[Dataset records]

►

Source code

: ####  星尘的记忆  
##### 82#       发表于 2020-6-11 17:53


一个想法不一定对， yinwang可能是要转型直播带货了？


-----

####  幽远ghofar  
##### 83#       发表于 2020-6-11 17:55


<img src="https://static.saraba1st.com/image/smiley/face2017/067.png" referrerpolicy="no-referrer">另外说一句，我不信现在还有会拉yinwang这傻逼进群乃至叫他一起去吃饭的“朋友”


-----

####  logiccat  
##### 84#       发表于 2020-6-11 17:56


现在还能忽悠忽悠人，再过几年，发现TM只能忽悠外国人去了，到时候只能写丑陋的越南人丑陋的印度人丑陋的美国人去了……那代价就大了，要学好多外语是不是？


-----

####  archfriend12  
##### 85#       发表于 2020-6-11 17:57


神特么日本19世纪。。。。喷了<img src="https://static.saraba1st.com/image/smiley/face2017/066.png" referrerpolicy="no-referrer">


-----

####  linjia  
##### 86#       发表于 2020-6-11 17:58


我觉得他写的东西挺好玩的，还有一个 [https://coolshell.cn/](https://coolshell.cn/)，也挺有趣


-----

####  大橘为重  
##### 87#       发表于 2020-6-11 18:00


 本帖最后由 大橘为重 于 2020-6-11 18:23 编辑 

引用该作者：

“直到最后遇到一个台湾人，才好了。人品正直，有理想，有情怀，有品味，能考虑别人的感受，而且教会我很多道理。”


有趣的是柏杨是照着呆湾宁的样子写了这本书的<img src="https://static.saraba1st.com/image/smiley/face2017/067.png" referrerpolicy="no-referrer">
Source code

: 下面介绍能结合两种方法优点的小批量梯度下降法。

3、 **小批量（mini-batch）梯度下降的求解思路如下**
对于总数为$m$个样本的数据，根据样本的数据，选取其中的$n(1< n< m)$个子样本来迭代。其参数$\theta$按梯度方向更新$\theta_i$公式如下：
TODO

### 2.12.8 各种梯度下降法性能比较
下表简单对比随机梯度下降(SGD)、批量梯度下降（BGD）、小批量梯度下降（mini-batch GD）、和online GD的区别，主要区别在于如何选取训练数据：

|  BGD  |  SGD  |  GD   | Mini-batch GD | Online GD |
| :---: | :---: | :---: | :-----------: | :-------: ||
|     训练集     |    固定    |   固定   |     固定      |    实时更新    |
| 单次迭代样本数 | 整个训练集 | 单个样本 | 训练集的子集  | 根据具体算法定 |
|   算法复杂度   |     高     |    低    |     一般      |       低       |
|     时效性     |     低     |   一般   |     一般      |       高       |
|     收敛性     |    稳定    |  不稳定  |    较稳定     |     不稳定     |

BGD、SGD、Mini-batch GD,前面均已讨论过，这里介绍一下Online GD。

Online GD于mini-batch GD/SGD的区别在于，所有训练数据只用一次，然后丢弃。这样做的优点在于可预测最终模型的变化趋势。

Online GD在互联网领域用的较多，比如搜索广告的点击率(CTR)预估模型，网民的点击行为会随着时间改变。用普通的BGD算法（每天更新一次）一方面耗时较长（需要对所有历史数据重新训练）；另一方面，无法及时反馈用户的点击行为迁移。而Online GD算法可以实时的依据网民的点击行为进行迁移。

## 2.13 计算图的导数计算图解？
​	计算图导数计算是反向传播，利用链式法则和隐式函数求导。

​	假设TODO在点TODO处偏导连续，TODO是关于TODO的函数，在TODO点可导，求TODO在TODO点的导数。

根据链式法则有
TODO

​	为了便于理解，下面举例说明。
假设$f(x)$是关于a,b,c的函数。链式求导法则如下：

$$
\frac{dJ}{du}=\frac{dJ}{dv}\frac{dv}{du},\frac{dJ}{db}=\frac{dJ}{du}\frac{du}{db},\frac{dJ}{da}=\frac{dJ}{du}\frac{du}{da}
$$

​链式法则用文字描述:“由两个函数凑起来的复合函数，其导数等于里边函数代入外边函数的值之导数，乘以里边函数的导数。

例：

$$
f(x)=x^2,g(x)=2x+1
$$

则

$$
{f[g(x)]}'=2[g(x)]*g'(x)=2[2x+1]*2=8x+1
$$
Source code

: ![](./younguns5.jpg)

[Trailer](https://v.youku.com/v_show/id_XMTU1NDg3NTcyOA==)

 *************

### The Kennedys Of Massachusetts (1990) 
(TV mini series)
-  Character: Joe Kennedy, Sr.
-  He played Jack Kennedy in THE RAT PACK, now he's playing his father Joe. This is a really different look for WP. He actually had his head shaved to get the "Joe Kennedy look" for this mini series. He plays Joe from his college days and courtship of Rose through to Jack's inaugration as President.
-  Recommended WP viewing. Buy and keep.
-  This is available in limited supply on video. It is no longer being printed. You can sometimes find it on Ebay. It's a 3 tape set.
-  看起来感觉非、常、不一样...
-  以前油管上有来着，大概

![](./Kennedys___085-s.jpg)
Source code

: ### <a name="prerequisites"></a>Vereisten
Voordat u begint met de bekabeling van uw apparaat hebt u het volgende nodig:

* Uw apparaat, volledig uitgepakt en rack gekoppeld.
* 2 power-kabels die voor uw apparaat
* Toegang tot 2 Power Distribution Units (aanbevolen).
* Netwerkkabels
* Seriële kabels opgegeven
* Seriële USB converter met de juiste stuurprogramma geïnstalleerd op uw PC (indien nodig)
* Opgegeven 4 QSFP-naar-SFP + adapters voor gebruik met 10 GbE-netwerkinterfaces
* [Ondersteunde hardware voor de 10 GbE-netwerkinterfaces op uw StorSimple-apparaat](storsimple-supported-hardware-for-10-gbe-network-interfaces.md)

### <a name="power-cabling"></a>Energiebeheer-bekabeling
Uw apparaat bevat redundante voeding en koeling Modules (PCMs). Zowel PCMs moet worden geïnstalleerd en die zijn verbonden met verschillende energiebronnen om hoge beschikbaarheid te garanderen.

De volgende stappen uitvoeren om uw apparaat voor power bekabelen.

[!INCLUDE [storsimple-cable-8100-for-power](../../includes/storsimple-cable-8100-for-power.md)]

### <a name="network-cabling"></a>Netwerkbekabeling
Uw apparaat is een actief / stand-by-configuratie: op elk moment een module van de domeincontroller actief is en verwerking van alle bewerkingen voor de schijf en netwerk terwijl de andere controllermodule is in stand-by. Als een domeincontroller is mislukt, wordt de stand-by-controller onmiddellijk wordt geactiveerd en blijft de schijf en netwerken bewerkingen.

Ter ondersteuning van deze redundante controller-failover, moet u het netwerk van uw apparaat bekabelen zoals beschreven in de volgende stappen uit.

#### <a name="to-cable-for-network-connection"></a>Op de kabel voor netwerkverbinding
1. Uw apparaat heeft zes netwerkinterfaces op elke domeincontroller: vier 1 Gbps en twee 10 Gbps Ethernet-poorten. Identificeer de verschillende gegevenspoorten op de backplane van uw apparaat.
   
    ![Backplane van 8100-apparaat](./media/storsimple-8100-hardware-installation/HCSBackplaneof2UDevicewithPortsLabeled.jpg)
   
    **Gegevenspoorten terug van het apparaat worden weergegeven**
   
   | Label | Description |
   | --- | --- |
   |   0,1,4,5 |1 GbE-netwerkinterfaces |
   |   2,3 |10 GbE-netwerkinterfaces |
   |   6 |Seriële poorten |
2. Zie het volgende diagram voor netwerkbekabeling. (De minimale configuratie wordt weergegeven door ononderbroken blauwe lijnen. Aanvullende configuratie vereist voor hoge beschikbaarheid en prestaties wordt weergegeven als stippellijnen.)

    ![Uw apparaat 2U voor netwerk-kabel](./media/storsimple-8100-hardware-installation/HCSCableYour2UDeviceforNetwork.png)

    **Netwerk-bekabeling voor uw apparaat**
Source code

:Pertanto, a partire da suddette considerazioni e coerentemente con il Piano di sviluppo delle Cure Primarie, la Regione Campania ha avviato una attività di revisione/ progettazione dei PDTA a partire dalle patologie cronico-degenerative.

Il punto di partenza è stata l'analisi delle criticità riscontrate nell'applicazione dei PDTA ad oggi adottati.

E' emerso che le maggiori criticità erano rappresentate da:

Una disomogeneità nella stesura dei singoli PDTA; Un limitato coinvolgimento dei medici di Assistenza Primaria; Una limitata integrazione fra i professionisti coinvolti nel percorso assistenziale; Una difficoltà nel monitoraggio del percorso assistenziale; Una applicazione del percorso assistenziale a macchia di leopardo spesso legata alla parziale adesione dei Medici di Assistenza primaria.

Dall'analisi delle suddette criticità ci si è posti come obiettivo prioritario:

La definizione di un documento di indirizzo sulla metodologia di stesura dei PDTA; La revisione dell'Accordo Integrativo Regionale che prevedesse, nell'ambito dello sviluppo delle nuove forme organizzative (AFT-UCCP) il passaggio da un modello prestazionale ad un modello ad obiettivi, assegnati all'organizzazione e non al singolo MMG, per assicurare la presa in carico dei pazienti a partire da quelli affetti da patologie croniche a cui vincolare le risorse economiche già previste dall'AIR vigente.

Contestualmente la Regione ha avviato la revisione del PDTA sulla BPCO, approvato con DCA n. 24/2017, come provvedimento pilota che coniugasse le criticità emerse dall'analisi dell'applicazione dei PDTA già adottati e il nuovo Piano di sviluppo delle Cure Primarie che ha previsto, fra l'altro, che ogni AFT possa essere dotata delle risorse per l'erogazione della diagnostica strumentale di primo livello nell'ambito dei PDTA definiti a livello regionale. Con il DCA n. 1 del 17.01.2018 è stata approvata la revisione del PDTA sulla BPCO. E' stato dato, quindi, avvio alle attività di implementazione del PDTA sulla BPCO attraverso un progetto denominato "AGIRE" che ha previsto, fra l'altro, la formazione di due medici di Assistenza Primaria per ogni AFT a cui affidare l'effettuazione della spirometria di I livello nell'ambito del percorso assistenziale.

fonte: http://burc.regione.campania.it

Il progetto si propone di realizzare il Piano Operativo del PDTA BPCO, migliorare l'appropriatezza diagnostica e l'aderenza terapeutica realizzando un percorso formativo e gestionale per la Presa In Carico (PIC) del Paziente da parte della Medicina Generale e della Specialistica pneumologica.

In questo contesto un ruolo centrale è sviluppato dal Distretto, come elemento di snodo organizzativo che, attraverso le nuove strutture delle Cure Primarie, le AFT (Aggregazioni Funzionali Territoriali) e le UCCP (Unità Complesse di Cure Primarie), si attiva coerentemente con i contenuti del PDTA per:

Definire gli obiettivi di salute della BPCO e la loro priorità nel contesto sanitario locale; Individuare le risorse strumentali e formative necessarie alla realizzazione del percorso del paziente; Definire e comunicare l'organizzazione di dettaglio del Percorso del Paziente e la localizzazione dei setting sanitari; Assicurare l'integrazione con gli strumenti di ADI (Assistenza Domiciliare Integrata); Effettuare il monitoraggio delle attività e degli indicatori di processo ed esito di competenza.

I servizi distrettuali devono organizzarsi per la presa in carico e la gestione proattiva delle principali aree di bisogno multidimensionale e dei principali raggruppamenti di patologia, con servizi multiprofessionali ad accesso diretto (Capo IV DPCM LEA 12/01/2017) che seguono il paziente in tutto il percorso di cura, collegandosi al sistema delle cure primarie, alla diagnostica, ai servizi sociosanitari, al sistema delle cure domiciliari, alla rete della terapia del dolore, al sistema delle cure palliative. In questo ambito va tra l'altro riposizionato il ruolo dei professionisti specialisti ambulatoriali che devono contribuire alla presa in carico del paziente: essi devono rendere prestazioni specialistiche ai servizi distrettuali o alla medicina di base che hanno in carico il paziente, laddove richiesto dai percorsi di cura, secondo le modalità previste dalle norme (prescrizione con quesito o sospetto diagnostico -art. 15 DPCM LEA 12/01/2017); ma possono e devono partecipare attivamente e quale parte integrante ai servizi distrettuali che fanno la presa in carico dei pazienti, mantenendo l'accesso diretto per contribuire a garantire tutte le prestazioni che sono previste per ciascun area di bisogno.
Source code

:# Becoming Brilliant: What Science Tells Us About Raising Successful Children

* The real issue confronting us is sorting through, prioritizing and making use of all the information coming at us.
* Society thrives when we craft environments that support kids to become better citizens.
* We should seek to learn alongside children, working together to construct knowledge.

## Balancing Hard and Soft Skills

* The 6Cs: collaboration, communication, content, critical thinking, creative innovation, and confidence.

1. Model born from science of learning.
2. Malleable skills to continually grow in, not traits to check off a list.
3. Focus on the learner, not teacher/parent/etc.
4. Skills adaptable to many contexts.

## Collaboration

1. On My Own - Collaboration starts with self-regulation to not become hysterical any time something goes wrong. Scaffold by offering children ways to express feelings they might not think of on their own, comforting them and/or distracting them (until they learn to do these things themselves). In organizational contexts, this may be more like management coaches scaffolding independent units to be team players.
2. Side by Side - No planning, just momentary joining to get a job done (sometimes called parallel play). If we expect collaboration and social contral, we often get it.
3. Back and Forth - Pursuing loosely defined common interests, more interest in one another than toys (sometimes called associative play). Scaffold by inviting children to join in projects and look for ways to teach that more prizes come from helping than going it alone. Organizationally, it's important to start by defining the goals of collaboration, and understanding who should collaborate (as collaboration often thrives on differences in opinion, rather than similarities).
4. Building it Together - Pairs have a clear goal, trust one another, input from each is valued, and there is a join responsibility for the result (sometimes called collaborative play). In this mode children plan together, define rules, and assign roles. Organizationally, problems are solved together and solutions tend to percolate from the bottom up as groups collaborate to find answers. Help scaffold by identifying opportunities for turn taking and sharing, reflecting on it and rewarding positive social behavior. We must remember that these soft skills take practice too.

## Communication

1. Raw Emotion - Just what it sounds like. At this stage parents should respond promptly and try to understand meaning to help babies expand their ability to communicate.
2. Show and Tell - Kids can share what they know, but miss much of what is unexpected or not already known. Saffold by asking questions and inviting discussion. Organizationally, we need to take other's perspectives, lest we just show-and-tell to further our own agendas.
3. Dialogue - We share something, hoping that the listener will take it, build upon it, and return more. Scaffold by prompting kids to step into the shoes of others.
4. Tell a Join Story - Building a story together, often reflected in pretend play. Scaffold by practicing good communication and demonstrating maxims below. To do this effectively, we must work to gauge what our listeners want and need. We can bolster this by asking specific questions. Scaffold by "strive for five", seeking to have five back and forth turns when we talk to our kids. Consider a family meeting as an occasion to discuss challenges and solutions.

◄

[JOB] The entries above hold the needed span. Transcribe exactly the lines from the one with "## Collaboration" to the one with "1. On My Own", both included.

[SOLUTION FOR THIS EXERCISE]
## Collaboration

1. On My Own - Collaboration starts with self-regulation to not become hysterical any time something goes wrong. Scaffold by offering children ways to express feelings they might not think of on their own, comforting them and/or distracting them (until they learn to do these things themselves). In organizational contexts, this may be more like management coaches scaffolding independent units to be team players.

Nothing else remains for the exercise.